In its report “COVID-19 Lockdown: The impact of Singapore Syndrome in India’s dormitories”, the Rights and Risks Analysis Group (RRAG) claimed the lockdown had failed to contain community transmission of infections as reflected in 564 confirmed cases with 10 deaths on March 24 to 1,82,142 confirmed cases with 5,164 deaths as on May 31.
“… During the lockdown from March 24 to May 31, at least 251 migrant workers including 170 persons in other transports and 81 persons in Shramik trains had died while trying to return home to escape instant joblessness, homelessness and hunger in the metropolis. Migrants died in road accidents, forest fire, due to exhaustion, illness, negligence in relief camps etc while the Shramik trains have turned into living hell-holes without water, food and constantly running late without fans during scorching Indian summer,” the RRAG said in the report.
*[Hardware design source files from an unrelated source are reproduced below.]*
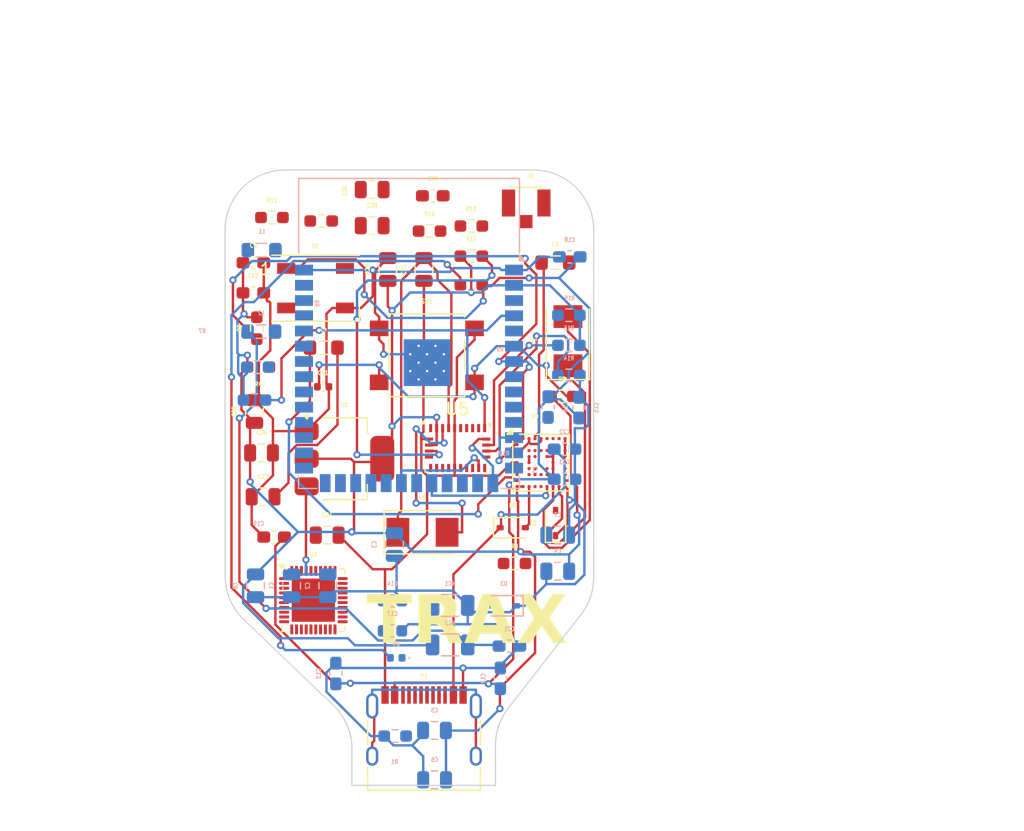
<source format=kicad_pcb>
(kicad_pcb
	(version 20240108)
	(generator "pcbnew")
	(generator_version "8.0")
	(general
		(thickness 0.59)
		(legacy_teardrops no)
	)
	(paper "A4")
	(layers
		(0 "F.Cu" signal)
		(31 "B.Cu" signal)
		(32 "B.Adhes" user "B.Adhesive")
		(33 "F.Adhes" user "F.Adhesive")
		(34 "B.Paste" user)
		(35 "F.Paste" user)
		(36 "B.SilkS" user "B.Silkscreen")
		(37 "F.SilkS" user "F.Silkscreen")
		(38 "B.Mask" user)
		(39 "F.Mask" user)
		(40 "Dwgs.User" user "User.Drawings")
		(41 "Cmts.User" user "User.Comments")
		(42 "Eco1.User" user "User.Eco1")
		(43 "Eco2.User" user "User.Eco2")
		(44 "Edge.Cuts" user)
		(45 "Margin" user)
		(46 "B.CrtYd" user "B.Courtyard")
		(47 "F.CrtYd" user "F.Courtyard")
		(48 "B.Fab" user)
		(49 "F.Fab" user)
		(50 "User.1" user)
		(51 "User.2" user)
		(52 "User.3" user)
		(53 "User.4" user)
		(54 "User.5" user)
		(55 "User.6" user)
		(56 "User.7" user)
		(57 "User.8" user)
		(58 "User.9" user)
	)
	(setup
		(stackup
			(layer "F.SilkS"
				(type "Top Silk Screen")
				(color "White")
			)
			(layer "F.Paste"
				(type "Top Solder Paste")
			)
			(layer "F.Mask"
				(type "Top Solder Mask")
				(color "Black")
				(thickness 0.01)
			)
			(layer "F.Cu"
				(type "copper")
				(thickness 0.035)
			)
			(layer "dielectric 1"
				(type "core")
				(color "FR4 natural")
				(thickness 0.5)
				(material "FR4")
				(epsilon_r 4.5)
				(loss_tangent 0.02)
			)
			(layer "B.Cu"
				(type "copper")
				(thickness 0.035)
			)
			(layer "B.Mask"
				(type "Bottom Solder Mask")
				(color "Black")
				(thickness 0.01)
			)
			(layer "B.Paste"
				(type "Bottom Solder Paste")
			)
			(layer "B.SilkS"
				(type "Bottom Silk Screen")
				(color "White")
			)
			(copper_finish "None")
			(dielectric_constraints no)
		)
		(pad_to_mask_clearance 0)
		(allow_soldermask_bridges_in_footprints no)
		(pcbplotparams
			(layerselection 0x00010fc_ffffffff)
			(plot_on_all_layers_selection 0x0000000_00000000)
			(disableapertmacros no)
			(usegerberextensions no)
			(usegerberattributes yes)
			(usegerberadvancedattributes yes)
			(creategerberjobfile yes)
			(dashed_line_dash_ratio 12.000000)
			(dashed_line_gap_ratio 3.000000)
			(svgprecision 4)
			(plotframeref no)
			(viasonmask no)
			(mode 1)
			(useauxorigin no)
			(hpglpennumber 1)
			(hpglpenspeed 20)
			(hpglpendiameter 15.000000)
			(pdf_front_fp_property_popups yes)
			(pdf_back_fp_property_popups yes)
			(dxfpolygonmode yes)
			(dxfimperialunits yes)
			(dxfusepcbnewfont yes)
			(psnegative no)
			(psa4output no)
			(plotreference yes)
			(plotvalue yes)
			(plotfptext yes)
			(plotinvisibletext no)
			(sketchpadsonfab no)
			(subtractmaskfromsilk no)
			(outputformat 1)
			(mirror no)
			(drillshape 1)
			(scaleselection 1)
			(outputdirectory "")
		)
	)
	(net 0 "")
	(net 1 "+3V3")
	(net 2 "GND")
	(net 3 "EN")
	(net 4 "Net-(U3-VMID)")
	(net 5 "VSYS")
	(net 6 "Net-(U3-VREF)")
	(net 7 "Net-(U3-FB1)")
	(net 8 "VBUS")
	(net 9 "SW_L1")
	(net 10 "Net-(U4-V_CORE)")
	(net 11 "Net-(U5-XOUT32{slash}CLKSEL1)")
	(net 12 "Net-(U5-XIN32)")
	(net 13 "Net-(U5-CAP)")
	(net 14 "D+")
	(net 15 "D-")
	(net 16 "ANT")
	(net 17 "Net-(U3-SW)")
	(net 18 "Net-(U3-LX1)")
	(net 19 "Net-(U4-V_DCDC_OUT)")
	(net 20 "Net-(U3-TS)")
	(net 21 "Net-(P1-SHIELD)")
	(net 22 "unconnected-(P1-VCONN-PadB5)")
	(net 23 "Net-(JP1-A)")
	(net 24 "unconnected-(P1-CC-PadA5)")
	(net 25 "PMIC_IRQ")
	(net 26 "SCL_MASTER")
	(net 27 "SDA_MASTER")
	(net 28 "LEDCNTRL")
	(net 29 "SDA_GPS")
	(net 30 "SCL_GPS")
	(net 31 "PRES_SENS")
	(net 32 "Net-(U5-PS0{slash}WAKE)")
	(net 33 "Net-(U5-PS1)")
	(net 34 "Net-(U5-~{BOOT})")
	(net 35 "Net-(U5-~{RST})")
	(net 36 "Net-(U5-~{H_CS})")
	(net 37 "Net-(U5-SA0{slash}H_MOSI)")
	(net 38 "TXD")
	(net 39 "INT_GPS")
	(net 40 "INT_IMU")
	(net 41 "GPIO0")
	(net 42 "RXD")
	(net 43 "GPIO46")
	(net 44 "LNA_GPS")
	(net 45 "TIMEPULSE_GPS")
	(net 46 "RESET_GPS")
	(net 47 "PMIC_PWRON")
	(net 48 "unconnected-(U3-FB3-Pad4)")
	(net 49 "unconnected-(U3-FB2-Pad26)")
	(net 50 "+1V5")
	(net 51 "unconnected-(U3-PWROK-Pad29)")
	(net 52 "unconnected-(U3-BLDO2-Pad14)")
	(net 53 "unconnected-(U3-BLDOIN-Pad13)")
	(net 54 "unconnected-(U3-VIN4-Pad7)")
	(net 55 "unconnected-(U3-VBACKUP-Pad27)")
	(net 56 "unconnected-(U3-ALDO3-Pad16)")
	(net 57 "VBAT")
	(net 58 "unconnected-(U3-VIN2-Pad24)")
	(net 59 "unconnected-(U3-GPIO1{slash}FB5{slash}RTC{slash}LDO2-Pad32)")
	(net 60 "unconnected-(U3-DLDO2{slash}DC4SW-Pad11)")
	(net 61 "unconnected-(U3-VIN3-Pad6)")
	(net 62 "unconnected-(U3-LX3-Pad5)")
	(net 63 "unconnected-(U3-LX2-Pad25)")
	(net 64 "unconnected-(U3-FB4-Pad9)")
	(net 65 "unconnected-(U3-BLDO1-Pad12)")
	(net 66 "unconnected-(U3-VRTC-Pad28)")
	(net 67 "unconnected-(U3-ALDO4-Pad15)")
	(net 68 "unconnected-(U3-CPULDOS-Pad10)")
	(net 69 "unconnected-(U3-LX4-Pad8)")
	(net 70 "+2V8")
	(net 71 "unconnected-(U3-DLDO1{slash}DC1SW-Pad20)")
	(net 72 "unconnected-(U4-Reserved-PadE9)")
	(net 73 "unconnected-(U4-RXD{slash}SPI_MOSI-PadJ4)")
	(net 74 "unconnected-(U4-Reserved-PadG9)")
	(net 75 "unconnected-(U4-Reserved-PadG5)")
	(net 76 "unconnected-(U4-Reserved-PadA6)")
	(net 77 "Net-(U4-RTC_O)")
	(net 78 "Net-(U4-RTC_I)")
	(net 79 "unconnected-(U4-PIO15-PadC6)")
	(net 80 "unconnected-(U4-TXD{slash}SPI_MISO-PadJ5)")
	(net 81 "unconnected-(U4-SQI_D3-PadF3)")
	(net 82 "unconnected-(U4-~{SAFEBOOT}-PadC4)")
	(net 83 "unconnected-(U4-D_SEL-PadD4)")
	(net 84 "unconnected-(U4-Reserved-PadF4)")
	(net 85 "unconnected-(U4-PIO14-PadF6)")
	(net 86 "unconnected-(U4-SQI_D0-PadD1)")
	(net 87 "unconnected-(U4-Reserved-PadF9)")
	(net 88 "unconnected-(U4-Reserved-PadF1)")
	(net 89 "unconnected-(U5-ENV_SDA-Pad16)")
	(net 90 "unconnected-(U5-ENV_SCL-Pad15)")
	(net 91 "Net-(U1-VI)")
	(net 92 "Net-(C24-Pad1)")
	(net 93 "unconnected-(D1-DOUT-Pad2)")
	(net 94 "Net-(D1-DIN)")
	(net 95 "Net-(D4-A)")
	(net 96 "Net-(D4-K)")
	(net 97 "unconnected-(U2-IO15-Pad8)")
	(net 98 "unconnected-(U2-IO39-Pad32)")
	(net 99 "unconnected-(U2-IO14-Pad22)")
	(net 100 "unconnected-(U2-IO36-Pad29)")
	(net 101 "unconnected-(U2-IO42-Pad35)")
	(net 102 "unconnected-(U2-IO47-Pad24)")
	(net 103 "unconnected-(U2-IO37-Pad30)")
	(net 104 "unconnected-(U2-IO40-Pad33)")
	(net 105 "unconnected-(U2-IO48-Pad25)")
	(net 106 "unconnected-(U2-IO16-Pad9)")
	(net 107 "unconnected-(U2-IO45-Pad26)")
	(net 108 "unconnected-(U2-IO35-Pad28)")
	(net 109 "unconnected-(U2-IO38-Pad31)")
	(net 110 "unconnected-(U2-IO41-Pad34)")
	(net 111 "unconnected-(U2-IO18-Pad11)")
	(net 112 "unconnected-(U2-IO21-Pad23)")
	(footprint "Resistor_SMD:R_0603_1608Metric_Pad0.98x0.95mm_HandSolder" (layer "F.Cu") (at 94.9025 54.78))
	(footprint "Capacitor_SMD:C_0805_2012Metric" (layer "F.Cu") (at 89.93 74.11))
	(footprint "Capacitor_SMD:C_0805_2012Metric" (layer "F.Cu") (at 90.06 77.77))
	(footprint "RF_GPS:ublox_ZOE_M8" (layer "F.Cu") (at 113.22 74.92))
	(footprint "Resistor_SMD:R_0603_1608Metric_Pad0.98x0.95mm_HandSolder" (layer "F.Cu") (at 89.6675 66.96 180))
	(footprint "Capacitor_SMD:C_0805_2012Metric" (layer "F.Cu") (at 100.45 58.82 90))
	(footprint "Resistor_SMD:R_0603_1608Metric_Pad0.98x0.95mm_HandSolder" (layer "F.Cu") (at 89.54 63.7175 90))
	(footprint "Diode_SMD:D_SOD-323" (layer "F.Cu") (at 114.43 79.96 90))
	(footprint "U.FL-R-SMT_01_:HRS_U.FL-R-SMT_01_" (layer "F.Cu") (at 111.985 53.28))
	(footprint "Resistor_SMD:R_0603_1608Metric_Pad0.98x0.95mm_HandSolder" (layer "F.Cu") (at 114.9575 69.4))
	(footprint "Crystal:Crystal_SMD_Abracon_ABM3-2Pin_5.0x3.2mm" (layer "F.Cu") (at 103.34 80.73))
	(footprint "Capacitor_SMD:C_0603_1608Metric_Pad1.08x0.95mm_HandSolder" (layer "F.Cu") (at 90.9775 81.13))
	(footprint "Resistor_SMD:R_0603_1608Metric_Pad0.98x0.95mm_HandSolder" (layer "F.Cu") (at 107.4125 55.2))
	(footprint "Package_TO_SOT_SMD:SOT-223-3_TabPin2" (layer "F.Cu") (at 96.84 74.6))
	(footprint "Package_LGA:LGA-28_5.2x3.8mm_P0.5mm" (layer "F.Cu") (at 106.27 73.71))
	(footprint "Capacitor_SMD:C_0603_1608Metric_Pad1.08x0.95mm_HandSolder" (layer "F.Cu") (at 89.25 60.77))
	(footprint "Connector_USB:USB_C_Receptacle_HRO_TYPE-C-31-M-12" (layer "F.Cu") (at 103.47 98.34))
	(footprint "Capacitor_SMD:C_0603_1608Metric_Pad1.08x0.95mm_HandSolder" (layer "F.Cu") (at 104.1975 52.68))
	(footprint "Capacitor_SMD:C_0805_2012Metric" (layer "F.Cu") (at 103.46 58.82 90))
	(footprint "Resistor_SMD:R_0603_1608Metric_Pad0.98x0.95mm_HandSolder" (layer "F.Cu") (at 107.4075 60.11))
	(footprint "Button_Switch_SMD:SW_SPST_B3S-1000" (layer "F.Cu") (at 103.705 65.98))
	(footprint "Capacitor_SMD:C_0805_2012Metric" (layer "F.Cu") (at 99.15 55.17))
	(footprint "Inductor_SMD:L_0805_2012Metric_Pad1.05x1.20mm_HandSolder" (layer "F.Cu") (at 95.11 65.34))
	(footprint "Capacitor_SMD:C_0805_2012Metric" (layer "F.Cu") (at 89.3425 70.66 90))
	(footprint "Package_DFN_QFN:QFN-40-1EP_5x5mm_P0.4mm_EP3.6x3.6mm" (layer "F.Cu") (at 94.25 86.39))
	(footprint "Diode_SMD:D_SOD-323" (layer "F.Cu") (at 110.86 80.35))
	(footprint "Crystal:Crystal_SMD_Abracon_ABM3-2Pin_5.0x3.2mm" (layer "F.Cu") (at 115.46 64.8 90))
	(footprint "Resistor_SMD:R_0603_1608Metric_Pad0.98x0.95mm_HandSolder" (layer "F.Cu") (at 103.9325 55.62))
	(footprint "Capacitor_SMD:C_0402_1005Metric" (layer "F.Cu") (at 95.06 68.6))
	(footprint "Resistor_SMD:R_0603_1608Metric_Pad0.98x0.95mm_HandSolder" (layer "F.Cu") (at 90.7975 54.49))
	(footprint "Inductor_SMD:L_0805_2012Metric_Pad1.05x1.20mm_HandSolder" (layer "F.Cu") (at 114.415 58.25))
	(footprint "Resistor_SMD:R_0603_1608Metric_Pad0.98x0.95mm_HandSolder"
		(layer "F.Cu")
		(uuid "e04e01ce-7765-482b-8ad7-c5b3c2408786")
		(at 107.4125 57.71)
		(descr "Resistor SMD 0603 (1608 Metric), square (rectangular) end terminal, IPC_7351 nominal with elongated pad for handsoldering. (Body size source: IPC-SM-782 page 72, https://www.pcb-3d.com/wordpress/wp-content/uploads/ipc-sm-782a_amendment_1_and_2.pdf), generated with kicad-footprint-generator")
		(tags "resistor handsolder")
		(property "Reference" "R17"
			(at 0 -1.43 0)
			(layer "F.SilkS")
			(uuid "0710e6a7-6d32-45db-94d2-63cfa440774b")
			(effects
				(font
					(size 0.35 0.3)
					(thickness 1)
				)
			)
		)
		(property "Value" "10k"
			(at 0 1.43 0)
			(layer "F.Fab")
			(uuid "6b079276-9fd4-435c-903a-2d5cd658eb35")
			(effects
				(font
					(size 0.35 0.3)
					(thickness 1)
				)
			)
		)
		(property "Footprint" "Resistor_SMD:R_0603_1608Metric_Pad0.98x0.95mm_HandSolder"
			(at 0 0 0)
			(unlocked yes)
			(layer "F.Fab")
			(hide yes)
			(uuid "bdb7bcc1-5928-45bf-96d5-a55ff669f4dd")
			(effects
				(font
					(size 1.27 1.27)
					(thickness 0.15)
				)
			)
		)
		(property "Datasheet" ""
			(at 0 0 0)
			(unlocked yes)
			(layer "F.Fab")
			(hide yes)
			(uuid "b11c9d64-d90f-46e3-a4f3-f58f0be294a5")
			(effects
				(font
					(size 1.27 1.27)
					(thickness 0.15)
				)
			)
		)
		(property "Description" "Resistor"
			(at 0 0 0)
			(unlocked yes)
			(layer "F.Fab")
			(hide yes)
			(uuid "d078e0c7-8b1b-4d58-9349-c89200e9862b")
			(effects
				(font
					(size 1.27 1.27)
					(thickness 0.15)
				)
			)
		)
		(property ki_fp_filters "R_*")
		(path "/3c497744-aa44-42fd-82d7-fe422e3c22d3/6ecc3983-9944-4163-aeec-5d3ee22b1dc9")
		(sheetname "imu")
		(sheetfile "imu.kicad_sch")
		(attr smd)
		(fp_line
			(start -0.254724 -0.5225)
			(end 0.254724 -0.5225)
			(stroke
				(width 0.12)
				(type solid)
			)
			(layer "F.SilkS")
			(uuid "673e56bf-9b82-461f-836f-9730bdc9709d")
		)
		(fp_line
			(start -0.254724 0.5225)
			(end 0.254724 0.5225)
			(stroke
				(width 0.12)
				(type solid)
			)
			(layer "F.SilkS")
			(uuid "b67a195a-bfdc-4e55-82ba-f9ade0f6c343")
		)
		(fp_line
			(start -1.65 -0.73)
			(end 1.65 -0.73)
			(stroke
				(width 0.05)
				(type solid)
			)
			(layer "F.CrtYd")
			(uuid "8e0c5eef-4438-44f9-8ee0-7c79cdf1f496")
		)
		(fp_line
			(start -1.65 0.73)
			(end -1.65 -0.73)
			(stroke
				(width 0.05)
				(type solid)
			)
			(layer "F.CrtYd")
			(uuid "36bb44d4-ef90-4258-bd24-4e8768c38e6b")
		)
		(fp_line
			(start 1.65 -0.73)
			(end 1.65 0.73)
			(stroke
				(width 0.05)
				(type solid)
			)
			(layer "F.CrtYd")
			(uuid "970b746e-a532-4ee6-a93d-b41543ee09ba")
		)
		(fp_line
			(start 1.65 0.73)
			(end -1.65 0.73)
			(stroke
				(width 0.05)
				(type solid)
			)
			(layer "F.CrtYd")
			(uuid "c43ef514-947a-4126-98e3-3261b20b9ae0")
		)
		(fp_line
			(start -0.8 -0.4125)
			(end 0.8 -0.4125)
			(stroke
				(width 0.1)
				(type solid)
			)
			(layer "F.Fab")
			(uuid "fabda4ca-8304-4593-b701-6e8430e5b3c6")
		)
		(fp_line
			(start -0.8 0.4125)
			(end -0.8 -0.4125)
			(stroke
				(width 0.1)
				(type solid)
			)
			(layer "F.Fab")
			(uuid "ee756bd3-afa8-4507-873b-fea49592fb74")
		)
		(fp_line
			(start 0.8 -0.4125)
			(end 0.8 0.4125)
			(stroke
				(width 0.1)
				(type solid)
			)
			(layer 
... [278189 chars truncated]
</source>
Explaining the “Singapore Syndrome”, RRAG director Suhas Chakma said it is all about faster spread of COVID-19 cases during lockdown in situations where maintaining social distancing is impossible like the cramped dormitories housing the foreign migrant workers in Singapore.
“By March 5, 2020, Singapore was hailed as being the model country in tackling COVID-19 but by May 27, it not only became the country with the highest number of confirmed COVID-19 cases in South East Asia despite the lockdown from April 7 to June 1 but out of the total 32,417 COVID-19 cases in the country, a whopping 30,623 or 94.5% were dormitory cases,” Chakma said.
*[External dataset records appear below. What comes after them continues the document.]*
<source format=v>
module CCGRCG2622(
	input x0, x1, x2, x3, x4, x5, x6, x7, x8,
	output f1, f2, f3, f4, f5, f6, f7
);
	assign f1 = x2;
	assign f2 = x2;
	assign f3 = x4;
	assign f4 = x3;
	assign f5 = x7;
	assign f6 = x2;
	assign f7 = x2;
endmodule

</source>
He said places like Dharavi slum in Mumbai were all but big dormitories far worse than the dormitories of Singapore. Infections of 15% of the total foreign workers or about 31,263 out of the total 2 lakh foreign workers of Singapore by May 27 were indicative of the spread of the virus in Indian dormitories, he said.
“Lockdown without addressing immediate needs of the migrants and the poor on real time basis has caused spread of COVID-19 and many of these migrants returning home are carrying the disease with 2,433 returnee migrants in Bihar testing COVID positive as of May 30 and the states in the Northeast, which are like Islands, are also witnessing spurt of cases from 61 cases on May 1 to 1,689 positive cases on May 31,” Chakma said.
He added: “India’s lockdown has caused the largest internal displacement ever recorded in history and it exposed the migrants to colossal humanitarian crisis not only because of failure…to ensure the right to life and liberty, the right to freedom of movement to return home with safety and dignity as guaranteed under Articles 14, 19(1) and 21 of the Constitution and enforce Section 12 of the Disaster Management Act, 2005”.
The rights body suggested to the Central government to work out a national strategy with full and meaningful participation of all states and Union Territories and the opposition political parties by keeping aside electoral politics and include epidemiologists in decision-making and ensure respect for human rights while tackling the pandemic.